» Data items:
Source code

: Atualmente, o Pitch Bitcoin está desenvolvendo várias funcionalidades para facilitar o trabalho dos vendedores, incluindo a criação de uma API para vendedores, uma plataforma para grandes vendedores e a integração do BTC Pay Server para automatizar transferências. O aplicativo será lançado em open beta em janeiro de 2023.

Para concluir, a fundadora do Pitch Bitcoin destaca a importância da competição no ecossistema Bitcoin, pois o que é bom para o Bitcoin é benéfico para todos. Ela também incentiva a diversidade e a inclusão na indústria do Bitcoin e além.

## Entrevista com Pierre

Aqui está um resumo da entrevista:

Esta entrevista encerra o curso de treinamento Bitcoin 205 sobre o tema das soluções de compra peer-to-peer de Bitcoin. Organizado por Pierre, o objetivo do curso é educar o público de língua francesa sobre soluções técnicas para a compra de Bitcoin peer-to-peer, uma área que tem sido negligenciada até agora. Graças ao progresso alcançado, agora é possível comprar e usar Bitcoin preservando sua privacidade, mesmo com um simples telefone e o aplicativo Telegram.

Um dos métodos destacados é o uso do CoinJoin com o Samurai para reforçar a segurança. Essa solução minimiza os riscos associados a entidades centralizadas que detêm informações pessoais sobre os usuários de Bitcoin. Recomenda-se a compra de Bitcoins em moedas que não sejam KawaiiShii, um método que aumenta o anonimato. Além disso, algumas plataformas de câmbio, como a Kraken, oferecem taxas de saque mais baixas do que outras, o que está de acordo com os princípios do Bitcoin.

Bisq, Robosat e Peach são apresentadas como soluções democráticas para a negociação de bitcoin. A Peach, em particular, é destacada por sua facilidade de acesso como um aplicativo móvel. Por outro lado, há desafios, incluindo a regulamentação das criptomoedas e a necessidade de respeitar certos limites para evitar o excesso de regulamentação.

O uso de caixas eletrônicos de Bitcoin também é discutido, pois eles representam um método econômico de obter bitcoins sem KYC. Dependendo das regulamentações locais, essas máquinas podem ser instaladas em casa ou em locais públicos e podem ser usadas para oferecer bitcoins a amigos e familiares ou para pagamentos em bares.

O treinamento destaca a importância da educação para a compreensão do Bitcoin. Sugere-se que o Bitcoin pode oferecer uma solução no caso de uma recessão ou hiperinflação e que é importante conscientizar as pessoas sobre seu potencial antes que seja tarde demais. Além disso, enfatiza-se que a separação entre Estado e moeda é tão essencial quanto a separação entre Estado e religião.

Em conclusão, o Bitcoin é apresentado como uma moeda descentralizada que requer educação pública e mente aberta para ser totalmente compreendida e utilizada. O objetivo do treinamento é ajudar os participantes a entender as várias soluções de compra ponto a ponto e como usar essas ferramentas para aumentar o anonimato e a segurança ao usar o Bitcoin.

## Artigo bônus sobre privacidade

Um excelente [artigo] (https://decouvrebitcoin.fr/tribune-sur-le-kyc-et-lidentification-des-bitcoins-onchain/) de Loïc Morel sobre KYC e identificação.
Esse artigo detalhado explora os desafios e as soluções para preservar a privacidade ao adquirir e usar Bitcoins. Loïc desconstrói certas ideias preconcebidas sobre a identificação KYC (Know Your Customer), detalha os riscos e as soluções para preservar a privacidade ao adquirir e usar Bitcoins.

» What is expected: Please give an exact copy of the lines above, beginning with the line containing "Para concluir, a" and running through the line containing "O uso de caixas", and of no other lines.

» Answer below:
Para concluir, a fundadora do Pitch Bitcoin destaca a importância da competição no ecossistema Bitcoin, pois o que é bom para o Bitcoin é benéfico para todos. Ela também incentiva a diversidade e a inclusão na indústria do Bitcoin e além.

## Entrevista com Pierre

Aqui está um resumo da entrevista:

Esta entrevista encerra o curso de treinamento Bitcoin 205 sobre o tema das soluções de compra peer-to-peer de Bitcoin. Organizado por Pierre, o objetivo do curso é educar o público de língua francesa sobre soluções técnicas para a compra de Bitcoin peer-to-peer, uma área que tem sido negligenciada até agora. Graças ao progresso alcançado, agora é possível comprar e usar Bitcoin preservando sua privacidade, mesmo com um simples telefone e o aplicativo Telegram.

Um dos métodos destacados é o uso do CoinJoin com o Samurai para reforçar a segurança. Essa solução minimiza os riscos associados a entidades centralizadas que detêm informações pessoais sobre os usuários de Bitcoin. Recomenda-se a compra de Bitcoins em moedas que não sejam KawaiiShii, um método que aumenta o anonimato. Além disso, algumas plataformas de câmbio, como a Kraken, oferecem taxas de saque mais baixas do que outras, o que está de acordo com os princípios do Bitcoin.

Bisq, Robosat e Peach são apresentadas como soluções democráticas para a negociação de bitcoin. A Peach, em particular, é destacada por sua facilidade de acesso como um aplicativo móvel. Por outro lado, há desafios, incluindo a regulamentação das criptomoedas e a necessidade de respeitar certos limites para evitar o excesso de regulamentação.

O uso de caixas eletrônicos de Bitcoin também é discutido, pois eles representam um método econômico de obter bitcoins sem KYC. Dependendo das regulamentações locais, essas máquinas podem ser instaladas em casa ou em locais públicos e podem ser usadas para oferecer bitcoins a amigos e familiares ou para pagamentos em bares.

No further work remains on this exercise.